Figure 2.

HPSC-EXO facilitates Gem resistance and tumorigenesis of pancreatic cancer cells. (A), Viability of PANC-1 cells treated with PSC-EXO and HPSC-EXO was detected by MTT assay. (B), Flow cytometric analysis of apoptosis of PANC-1 cells treated with PSC-EXO and HPSC-EXO. (C), Apoptosis of PANC-1 cells treated with PSC-EXO and HPSC-EXO was detected by TUNEL staining. (D), Cleaved caspase 3 protein expression in PANC-1 cells treated with PSC-EXO and HPSC-EXO was detected by Western blot. (E), Migration of PANC-1 cells treated with PSC-EXO and HPSC-EXO was detected by Transwell assay. (F), Invasion of PANC-1 cells treated with PSC-EXO and HPSC-EXO was detected by Transwell assay. (G), Gem sensitivity of PANC-1 cells treated with PSC-EXO and HPSC-EXO was detected by MTT assay. (H), Tumor volume of mice treated with PSC-EXO and HPSC-EXO after injection of Gem. (I), Tumor weight of mice treated with PSC-EXO and HPSC-EXO after injection of Gem. (J), The positive expression rate of Ki67 in tumor tissues of mice treated with PSC-EXO and HPSC-EXO after injection of Gem was detected by immunohistochemistry. *p < 0.05. Measurement data were expressed as mean ± standard deviation.
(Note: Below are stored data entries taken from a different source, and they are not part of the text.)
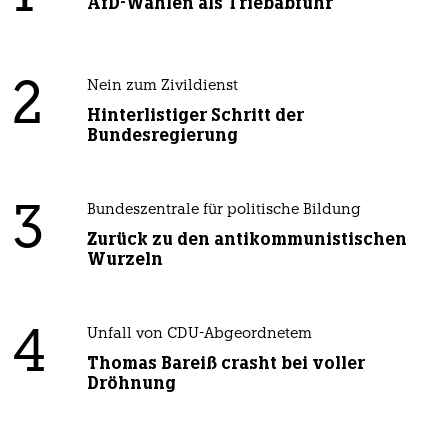
AfD-Wählen als Triebabfuhr
2
Nein zum Zivildienst
Hinterlistiger Schritt der
Bundesregierung
3
Bundeszentrale für politische Bildung
Zurück zu den antikommunistischen
Wurzeln
4
Unfall von CDU-Abgeordnetem
Thomas Bareiß crasht bei voller
Dröhnung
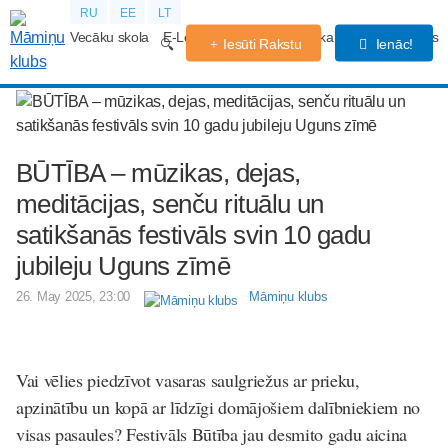
RU
EE
LT
Vecāku skola
E-Lekcijas
Grūtniecības kalendārs
Forums
Iesūti Rakstu
Ienāc!
BŪTĪBA – mūzikas, dejas,
meditācijas, senču rituālu un
satikšanās festivāls svin 10 gadu
jubileju Uguns zīmē
26. May 2025, 23:00
Māmiņu klubs
Vai vēlies piedzīvot vasaras saulgriežus ar prieku,
apzinātību un kopā ar līdzīgi domājošiem dalībniekiem no
visas pasaules? Festivāls Būtība jau desmito gadu aicina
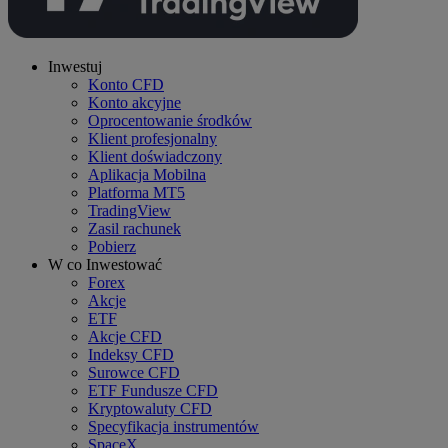
Inwestuj
Konto CFD
Konto akcyjne
Oprocentowanie środków
Klient profesjonalny
Klient doświadczony
Aplikacja Mobilna
Platforma MT5
TradingView
Zasil rachunek
Pobierz
W co Inwestować
Forex
Akcje
ETF
Akcje CFD
Indeksy CFD
Surowce CFD
ETF Fundusze CFD
Kryptowaluty CFD
Specyfikacja instrumentów
SpaceX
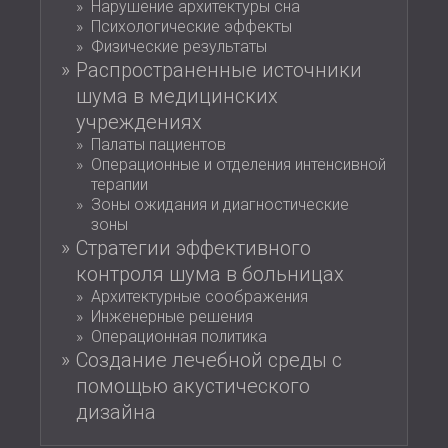
Нарушение архитектуры сна
ЗВУКОИЗОЛЯЦИЯ И АКУСТИКА ДЛЯ
ROMÂNIA (RO)
Психологические эффекты
ЗАЛЫ
POLAND (PL)
Физические результаты
ЗВУКОИЗОЛЯЦИЯ И АКУСТИЧЕСКИЕ
FINLAND (FI)
Распространенные источники
РЕШЕНИЯ ДЛЯ ТОРГОВЫХ
USA (US)
шума в медицинских
SOUTH AFRICA (ZA)
ПОМЕЩЕНИЙ
учреждениях
ЗВУКОИЗОЛЯЦИЯ И АКУСТИКА ДЛЯ
Палаты пациентов
Операционные и отделения интенсивной
ОБРАЗОВАТЕЛЬНЫХ УЧРЕЖДЕНИЙ
терапии
SOUND INSULATION AND ACOUSTICS
Зоны ожидания и диагностические
FOR HEALTH CARE FACILITIES
зоны
ЗВУКОИЗОЛЯЦИОННЫЕ И
Стратегии эффективного
АКУСТИЧЕСКИЕ РЕШЕНИЯ ДЛЯ
контроля шума в больницах
АУДИОЛОГИЧЕСКОЙ ОТРАСЛИ
Архитектурные соображения
Инженерные решения
ЗВУКОИЗОЛЯЦИОННЫЕ И
Операционная политика
АКУСТИЧЕСКИЕ РЕШЕНИЯ ДЛЯ
Создание лечебной среды с
ЦЕНТРОВ ОБРАБОТКИ ДАННЫХ
помощью акустического
дизайна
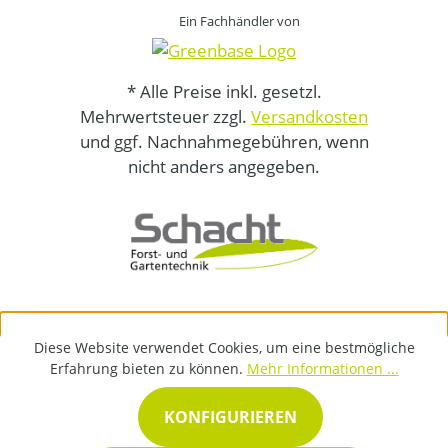
Ein Fachhändler von
* Alle Preise inkl. gesetzl.
Mehrwertsteuer zzgl.
Versandkosten
und ggf. Nachnahmegebühren, wenn
nicht anders angegeben.
Diese Website verwendet Cookies, um eine bestmögliche
Erfahrung bieten zu können.
Mehr Informationen ...
KONFIGURIEREN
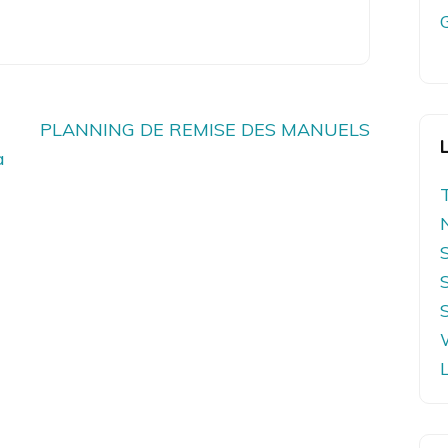
PLANNING DE REMISE DES MANUELS
a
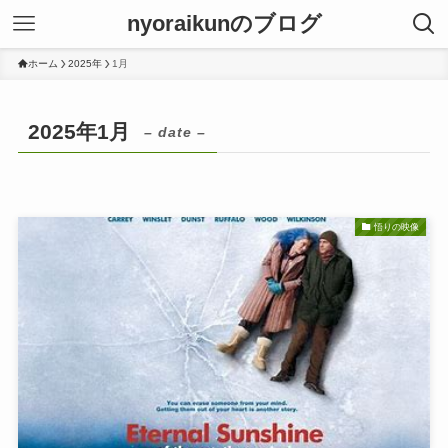
nyoraikunのブログ
ホーム
2025年
1月
2025年1月
– date –
悟りの映像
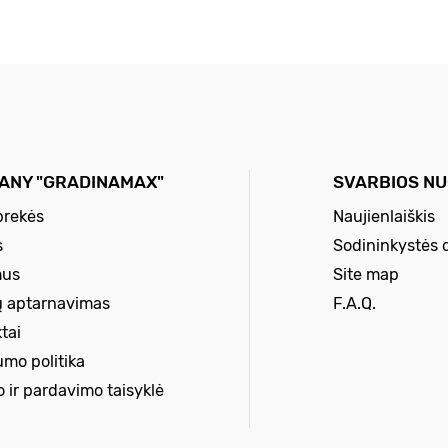
ANY "GRADINAMAX"
SVARBIOS N
prekės
Naujienlaiškis
s
Sodininkystės 
mus
Site map
ų aptarnavimas
F.A.Q.
tai
umo politika
o ir pardavimo taisyklė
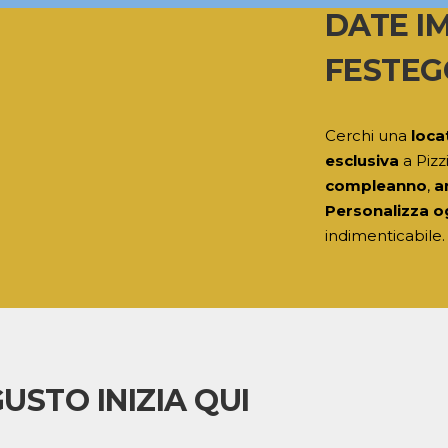
DATE I
FESTEG
Cerchi una
loca
esclusiva
a Pizz
compleanno
,
a
Personalizza o
indimenticabile.
GUSTO INIZIA QUI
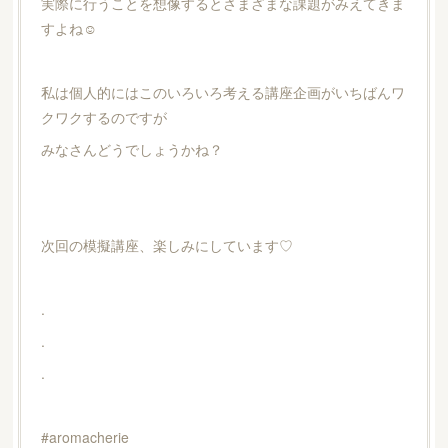
実際に行うことを想像するとさまざまな課題がみえてきま
すよね☺︎
私は個人的にはこのいろいろ考える講座企画がいちばんワ
クワクするのですが
みなさんどうでしょうかね？
次回の模擬講座、楽しみにしています♡
.
.
.
#aromacherie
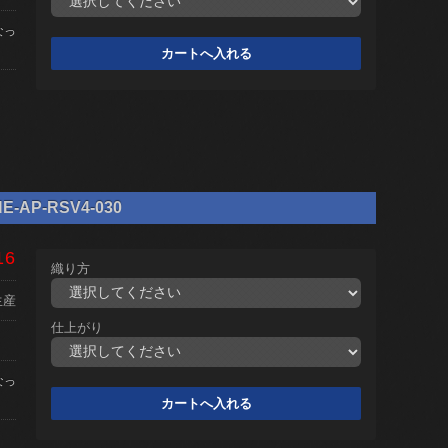
なっ
AP-RSV4-030
16
織り方
生産
仕上がり
なっ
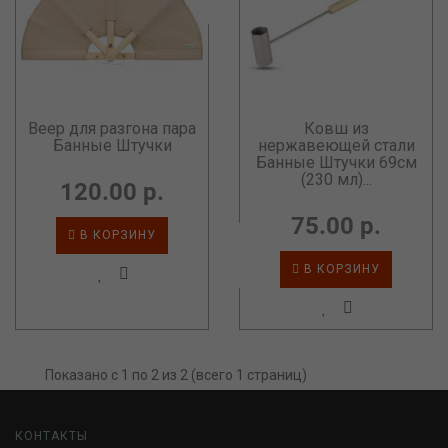
Веер для разгона пара
Ковш из
Банные Штучки
нержавеющей стали
Банные Штучки 69см
(230 мл)...
120.00 р.
75.00 р.
В КОРЗИНУ
В КОРЗИНУ
Показано с 1 по 2 из 2 (всего 1 страниц)
КОНТАКТЫ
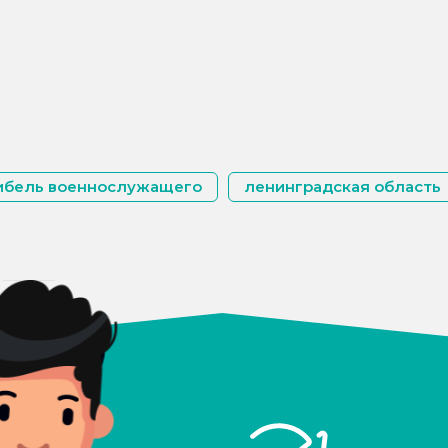
ибель военнослужащего
ленинградская область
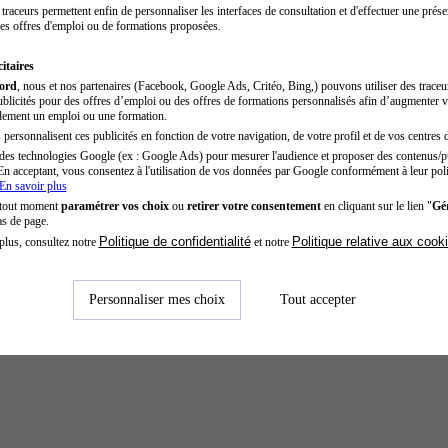
traceurs permettent enfin de personnaliser les interfaces de consultation et d'effectuer une prése
es offres d'emploi ou de formations proposées.
itaires
cord
, nous et nos partenaires (Facebook, Google Ads, Critéo, Bing,) pouvons utiliser des trace
blicités pour des offres d’emploi ou des offres de formations personnalisés afin d’augmenter v
dement un emploi ou une formation.
personnalisent ces publicités en fonction de votre navigation, de votre profil et de vos centres d
des technologies Google (ex : Google Ads) pour mesurer l'audience et proposer des contenus/pu
En acceptant, vous consentez à l'utilisation de vos données par Google conformément à leur poli
En savoir plus
 tout moment
paramétrer vos choix
ou
retirer votre consentement
en cliquant sur le lien "
Gér
as de page.
Politique de confidentialité
Politique relative aux cook
plus, consultez notre
et notre
Personnaliser mes choix
Tout accepter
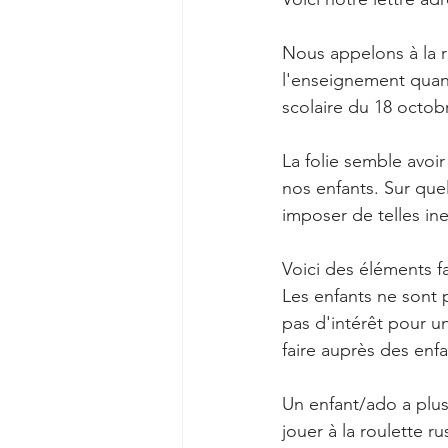
Nous appelons à la 
l'enseignement quant
scolaire du 18 octob
La folie semble avoi
nos enfants. Sur que
imposer de telles ine
Voici des éléments f
Les enfants ne sont 
pas d'intérêt pour u
faire auprès des enfa
Un enfant/ado a plus
jouer à la roulette r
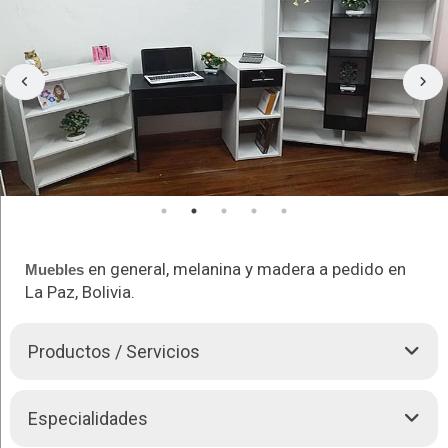
en general, melanina y madera a pedido en
Muebles
La Paz, Bolivia.
Productos / Servicios
C & C es una empresa especializada en
Muebles
de todo tipo
Especialidades
con estilos variados y modernos, realizamos pedidos y
diseñamos sus
Muebles
de forma única y personalizada con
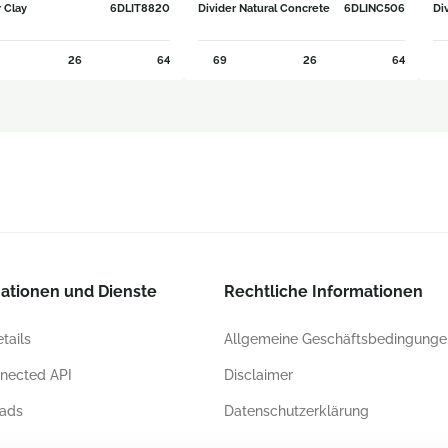
r Clay
6DLIT8820
Divider Natural Concrete
6DLINC506
Di
26
64
69
26
64
ationen und Dienste
Rechtliche Informationen
tails
Allgemeine Geschäftsbedingunge
nected API
Disclaimer
ads
Datenschutzerklärung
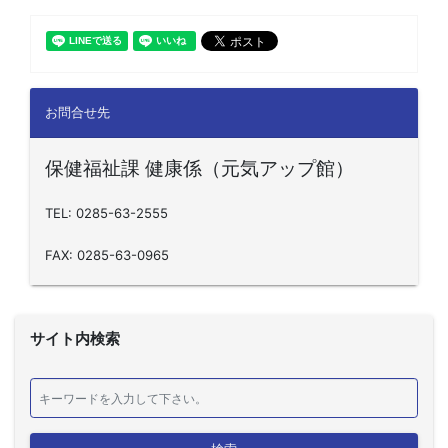
お問合せ先
保健福祉課 健康係（元気アップ館）
TEL: 0285-63-2555
FAX: 0285-63-0965
サイト内検索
The data comparison among multiple groups was performed using one-way ANOVA, followed by the Tukey’s post hoc test. The data at different time points were compared by repeated measures ANOVA, followed by Bonferroni’s post hoc test. The cell experiment was repeated three times. n = 8 for mice following each treatment.